-- Text section --

- - -

Adamits commented 5 months ago

I have cleaned this up and tested it. Everything works except Transducer right now, which seems to be because of the target_vocab_size manipulation that happens in the model here https://github.com/CUNY-CL/yoyodyne/blob/master/yoyodyne/models/transducer.py#L43.

I think its because target_vocab_size gets updated AFTER we initialize the single embedding matrix. This can cause idnex out of bounds errors. I can't work on this until tonight or tomorrow. @bonham79 in the meantime if you have any intuition about a good fix for this please take a look!

Adamits commented 5 months ago

And, as usual, black is failing the test but passing locally. Sorry I can never remember what the culprit is :(

kylebgorman commented 5 months ago

And, as usual, black is failing the test but passing locally. Sorry I can never remember what the culprit is :(

pip install -r requirements.txt ought to set you to the exact version to use. (They have been making changes to the generated format...and I recently upgraded it because there was a security issue in a dependency.)

Adamits commented 5 months ago

pip install -r requirements.txt ought to set you to the exact version to use. (They have been making changes to the generated format...and I recently upgraded it because there was a security issue in a dependency.)

Ah thanks, looks like that worked.

Adamits commented 5 months ago

README should also be updated to reflect.

Ok will do. I think just --tied_embedings/--no_... right?

Would you say this simplifies the "symbol math" we have to go through, or is it worse?

Can you be more specific here? What is the symbol math?

It looks to me like you deleted the two embedding initialization static methods in the base model class, and then didn't replace them anywhere else.

I move them from the base module to the base model to follow the design pattern we discussed. I think the two base.py modeling files made it look confusing :D.

kylebgorman commented 5 months ago

Ok will do. I think just --tied_embedings/--no_... right?

Sure. I might create a section before the section on reserved symbols, call it Tied embeddings, and then say that by default we share embeddings between the source and target, but one can disable this with --no_tied_embeddings. That seems quite pithy.

Then you should also maybe mention the new class of reserved symbols in the following section: {...}.

- - -

-- Supplied data --

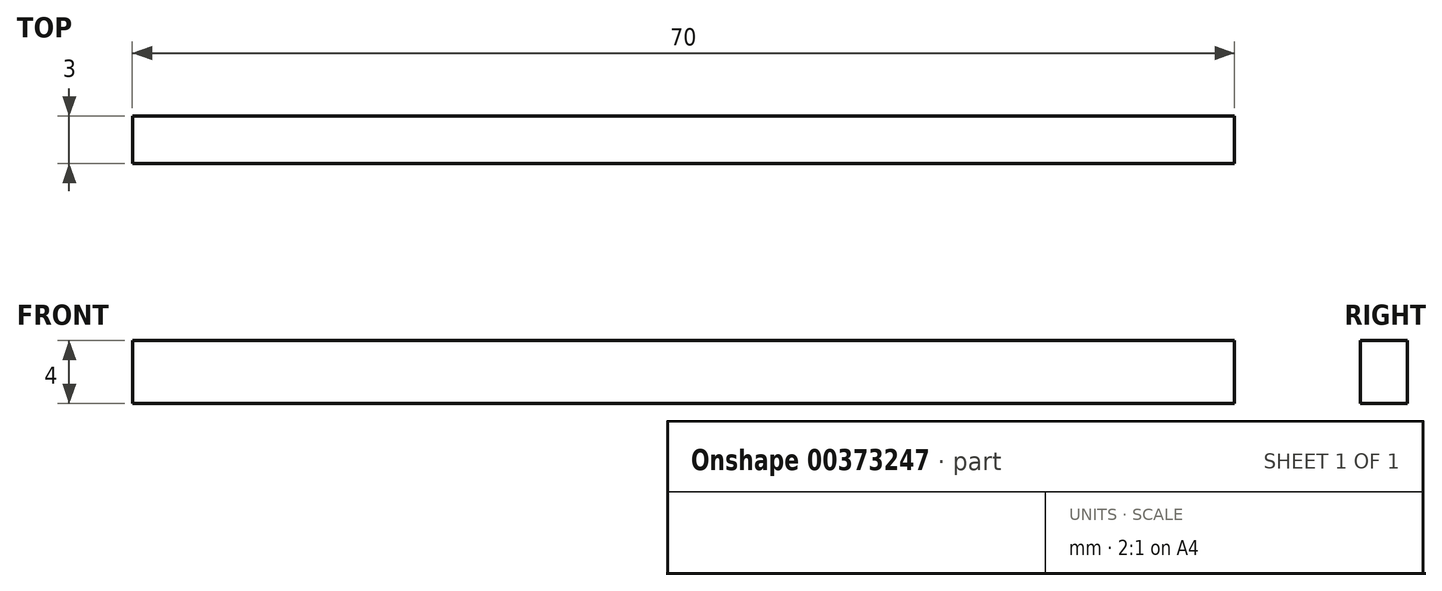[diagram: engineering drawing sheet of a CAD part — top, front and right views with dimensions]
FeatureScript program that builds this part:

- - -

-- Directions --
Set down the part of the embeddings thread starting at "Can you be more" and ending at "seems quite pithy.", word for word. The material has nothing to do with the thread.

-- Exercise result --
Can you be more specific here? What is the symbol math?

It looks to me like you deleted the two embedding initialization static methods in the base model class, and then didn't replace them anywhere else.

I move them from the base module to the base model to follow the design pattern we discussed. I think the two base.py modeling files made it look confusing :D.

kylebgorman commented 5 months ago

Ok will do. I think just --tied_embedings/--no_... right?

Sure. I might create a section before the section on reserved symbols, call it Tied embeddings, and then say that by default we share embeddings between the source and target, but one can disable this with --no_tied_embeddings. That seems quite pithy.